Sport encourages healthy lifestyles, it tackles ill health, and it can help with mental illness which is rightly being recognised as one of the main factors affecting island communities. Sporting facilities and different sports mean coaches, community involvement and volunteering. People of all ages can choose a sport they like, and do well. Parents on the islands are no different to any others across the country, spending their lives running their kids to this pitch or that pool, as I know from personal experience. Sport holds islands together and gives us a community focus which is positive, strong and uplifting.
The stand-out evening of the Shetland sporting year is the annual Sports Awards run in partnership across the local authority, the local newspaper and the islands recreation trust. We celebrate all that is good about island life.
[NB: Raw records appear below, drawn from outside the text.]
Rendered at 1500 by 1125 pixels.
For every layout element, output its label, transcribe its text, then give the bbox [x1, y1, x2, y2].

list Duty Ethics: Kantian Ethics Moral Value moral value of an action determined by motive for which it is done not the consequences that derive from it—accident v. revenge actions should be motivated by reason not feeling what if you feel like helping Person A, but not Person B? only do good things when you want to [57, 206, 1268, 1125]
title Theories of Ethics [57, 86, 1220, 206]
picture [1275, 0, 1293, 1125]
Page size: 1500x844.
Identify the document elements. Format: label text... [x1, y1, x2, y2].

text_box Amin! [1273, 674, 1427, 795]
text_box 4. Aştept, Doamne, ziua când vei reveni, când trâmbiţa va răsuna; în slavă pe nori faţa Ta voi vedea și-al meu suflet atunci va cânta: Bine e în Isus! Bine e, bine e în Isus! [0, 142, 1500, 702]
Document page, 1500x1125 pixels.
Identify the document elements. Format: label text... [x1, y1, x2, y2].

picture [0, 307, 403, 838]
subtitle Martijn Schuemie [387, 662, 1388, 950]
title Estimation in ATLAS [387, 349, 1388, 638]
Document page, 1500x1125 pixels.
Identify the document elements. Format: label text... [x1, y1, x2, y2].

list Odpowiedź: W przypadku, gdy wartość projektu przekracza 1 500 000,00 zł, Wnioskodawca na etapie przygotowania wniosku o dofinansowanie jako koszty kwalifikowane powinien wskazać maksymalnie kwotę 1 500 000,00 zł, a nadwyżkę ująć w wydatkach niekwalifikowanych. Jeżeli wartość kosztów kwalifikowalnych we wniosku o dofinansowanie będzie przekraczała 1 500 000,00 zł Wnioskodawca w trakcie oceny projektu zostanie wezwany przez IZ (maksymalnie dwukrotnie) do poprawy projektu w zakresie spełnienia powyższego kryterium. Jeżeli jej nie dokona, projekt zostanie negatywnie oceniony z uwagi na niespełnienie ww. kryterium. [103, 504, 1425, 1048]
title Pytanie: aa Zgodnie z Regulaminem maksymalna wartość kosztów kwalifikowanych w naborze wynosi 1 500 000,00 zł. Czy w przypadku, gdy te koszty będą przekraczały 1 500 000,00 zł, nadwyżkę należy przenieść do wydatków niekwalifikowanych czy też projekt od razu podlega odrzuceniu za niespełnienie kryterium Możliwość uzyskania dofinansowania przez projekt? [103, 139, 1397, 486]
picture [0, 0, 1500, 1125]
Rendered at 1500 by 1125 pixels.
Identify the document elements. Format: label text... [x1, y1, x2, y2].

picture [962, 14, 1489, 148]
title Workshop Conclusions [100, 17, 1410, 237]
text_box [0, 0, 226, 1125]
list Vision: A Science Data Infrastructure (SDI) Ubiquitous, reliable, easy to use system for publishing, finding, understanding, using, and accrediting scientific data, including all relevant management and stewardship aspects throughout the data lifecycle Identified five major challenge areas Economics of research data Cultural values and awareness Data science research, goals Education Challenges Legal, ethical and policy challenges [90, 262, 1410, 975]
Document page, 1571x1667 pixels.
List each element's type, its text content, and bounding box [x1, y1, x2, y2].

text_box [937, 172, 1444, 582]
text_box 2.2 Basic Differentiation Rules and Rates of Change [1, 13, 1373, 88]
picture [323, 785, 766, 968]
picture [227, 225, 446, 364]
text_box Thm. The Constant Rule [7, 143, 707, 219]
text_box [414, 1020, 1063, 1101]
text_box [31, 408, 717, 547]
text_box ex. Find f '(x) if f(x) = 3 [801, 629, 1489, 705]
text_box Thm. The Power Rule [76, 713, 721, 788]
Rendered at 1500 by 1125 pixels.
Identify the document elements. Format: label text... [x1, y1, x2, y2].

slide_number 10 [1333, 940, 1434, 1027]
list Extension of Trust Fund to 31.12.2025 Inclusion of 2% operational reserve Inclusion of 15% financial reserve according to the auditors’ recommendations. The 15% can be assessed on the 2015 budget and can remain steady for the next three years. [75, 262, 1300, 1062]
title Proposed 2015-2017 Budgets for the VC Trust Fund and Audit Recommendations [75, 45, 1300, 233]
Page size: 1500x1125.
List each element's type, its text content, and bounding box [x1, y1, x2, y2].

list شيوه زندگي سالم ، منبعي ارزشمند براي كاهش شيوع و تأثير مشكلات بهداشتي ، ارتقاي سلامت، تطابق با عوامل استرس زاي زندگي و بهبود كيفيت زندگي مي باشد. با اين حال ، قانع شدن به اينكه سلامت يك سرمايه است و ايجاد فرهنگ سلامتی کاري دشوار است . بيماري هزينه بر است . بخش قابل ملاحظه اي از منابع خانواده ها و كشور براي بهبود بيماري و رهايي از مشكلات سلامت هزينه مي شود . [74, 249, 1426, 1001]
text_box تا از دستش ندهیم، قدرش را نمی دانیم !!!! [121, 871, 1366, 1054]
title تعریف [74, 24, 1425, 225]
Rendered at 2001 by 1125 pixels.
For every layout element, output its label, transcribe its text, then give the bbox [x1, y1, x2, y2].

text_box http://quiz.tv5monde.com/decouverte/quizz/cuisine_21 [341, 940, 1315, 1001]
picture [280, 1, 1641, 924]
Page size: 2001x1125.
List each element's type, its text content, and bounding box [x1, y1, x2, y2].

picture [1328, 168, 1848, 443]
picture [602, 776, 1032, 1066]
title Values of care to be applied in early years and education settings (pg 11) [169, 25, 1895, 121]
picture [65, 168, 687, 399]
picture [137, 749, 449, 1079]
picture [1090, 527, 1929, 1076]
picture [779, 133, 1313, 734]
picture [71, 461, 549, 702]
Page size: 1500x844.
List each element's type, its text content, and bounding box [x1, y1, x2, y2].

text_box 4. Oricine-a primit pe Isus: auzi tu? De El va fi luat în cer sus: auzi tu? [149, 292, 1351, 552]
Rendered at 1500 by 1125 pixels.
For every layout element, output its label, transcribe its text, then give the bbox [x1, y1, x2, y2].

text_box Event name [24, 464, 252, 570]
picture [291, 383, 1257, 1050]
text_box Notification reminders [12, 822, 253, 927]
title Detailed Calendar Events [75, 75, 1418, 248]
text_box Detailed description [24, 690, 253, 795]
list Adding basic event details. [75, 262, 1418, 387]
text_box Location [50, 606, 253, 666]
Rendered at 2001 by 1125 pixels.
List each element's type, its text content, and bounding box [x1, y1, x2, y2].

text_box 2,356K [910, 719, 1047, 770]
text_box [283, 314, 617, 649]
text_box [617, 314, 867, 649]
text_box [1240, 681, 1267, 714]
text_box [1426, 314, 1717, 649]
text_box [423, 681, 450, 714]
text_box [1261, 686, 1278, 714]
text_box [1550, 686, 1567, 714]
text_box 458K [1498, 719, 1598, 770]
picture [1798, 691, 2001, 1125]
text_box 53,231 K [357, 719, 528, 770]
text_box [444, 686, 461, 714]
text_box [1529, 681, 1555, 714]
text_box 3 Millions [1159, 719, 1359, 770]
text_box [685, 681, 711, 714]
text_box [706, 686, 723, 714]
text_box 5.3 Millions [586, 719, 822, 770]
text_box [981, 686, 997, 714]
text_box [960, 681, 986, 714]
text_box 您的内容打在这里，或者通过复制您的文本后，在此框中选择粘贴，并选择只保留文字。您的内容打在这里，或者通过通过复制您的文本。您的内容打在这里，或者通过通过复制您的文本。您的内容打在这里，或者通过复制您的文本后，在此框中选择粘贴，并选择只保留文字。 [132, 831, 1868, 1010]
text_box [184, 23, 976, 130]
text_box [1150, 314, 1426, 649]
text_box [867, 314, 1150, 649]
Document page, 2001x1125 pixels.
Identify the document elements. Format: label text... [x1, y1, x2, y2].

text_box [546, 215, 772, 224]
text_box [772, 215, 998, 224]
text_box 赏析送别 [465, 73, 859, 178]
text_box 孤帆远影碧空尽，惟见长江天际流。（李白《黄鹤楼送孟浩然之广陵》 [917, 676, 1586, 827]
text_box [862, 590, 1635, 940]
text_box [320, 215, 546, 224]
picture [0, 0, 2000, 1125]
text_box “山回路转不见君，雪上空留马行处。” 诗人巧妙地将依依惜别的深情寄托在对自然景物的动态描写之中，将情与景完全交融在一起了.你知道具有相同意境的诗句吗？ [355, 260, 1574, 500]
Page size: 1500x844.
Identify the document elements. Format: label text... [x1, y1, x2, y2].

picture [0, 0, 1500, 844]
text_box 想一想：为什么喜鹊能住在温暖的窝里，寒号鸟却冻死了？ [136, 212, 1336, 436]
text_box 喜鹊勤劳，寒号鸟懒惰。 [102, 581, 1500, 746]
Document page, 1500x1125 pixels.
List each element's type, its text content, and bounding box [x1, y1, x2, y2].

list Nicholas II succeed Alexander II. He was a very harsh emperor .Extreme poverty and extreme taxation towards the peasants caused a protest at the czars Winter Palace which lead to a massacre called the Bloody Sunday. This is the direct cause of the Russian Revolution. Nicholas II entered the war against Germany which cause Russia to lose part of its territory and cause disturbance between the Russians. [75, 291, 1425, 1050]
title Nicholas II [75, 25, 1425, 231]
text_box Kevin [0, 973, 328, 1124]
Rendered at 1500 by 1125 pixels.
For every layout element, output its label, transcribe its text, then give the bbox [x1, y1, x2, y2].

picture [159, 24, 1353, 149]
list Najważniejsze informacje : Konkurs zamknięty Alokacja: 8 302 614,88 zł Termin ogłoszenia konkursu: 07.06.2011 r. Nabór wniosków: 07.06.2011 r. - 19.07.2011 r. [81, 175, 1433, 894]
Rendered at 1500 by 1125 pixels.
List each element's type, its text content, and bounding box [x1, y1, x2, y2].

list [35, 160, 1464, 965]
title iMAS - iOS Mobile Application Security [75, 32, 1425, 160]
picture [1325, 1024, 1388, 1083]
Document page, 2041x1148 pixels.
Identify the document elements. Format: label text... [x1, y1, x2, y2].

The Island Games and sport epitomises island self confidence and identify. When Shetland won its seven gold medals in Jersey, we sang the Up Helly Aa’ song as our flag was raised over the podium. Orcadians and Western Isles athletes had their flags and their anthems. Scotland is all the better for being diverse. We should be a stronger country for recognising the strengths of islands and areas that develop their own future. The one Scotland, one-size-fits-all, centralised Scottish state is a block on this creativity, spirit and cause of self motivation. Islands would prosper without central government diktat. I had an hour with Jersey’s chief minister. Transport, health and the role of central government were easily discussed. Jersey is a crown dependency. The island passes its own laws and takes its own decisions. What’s not to like about that?
The next island games take place in the wonderful island of Gotland in 2017. Shetland, Orkney and the Western Isles should be making more of their own decisions by the time this latest celebration of island sport takes place.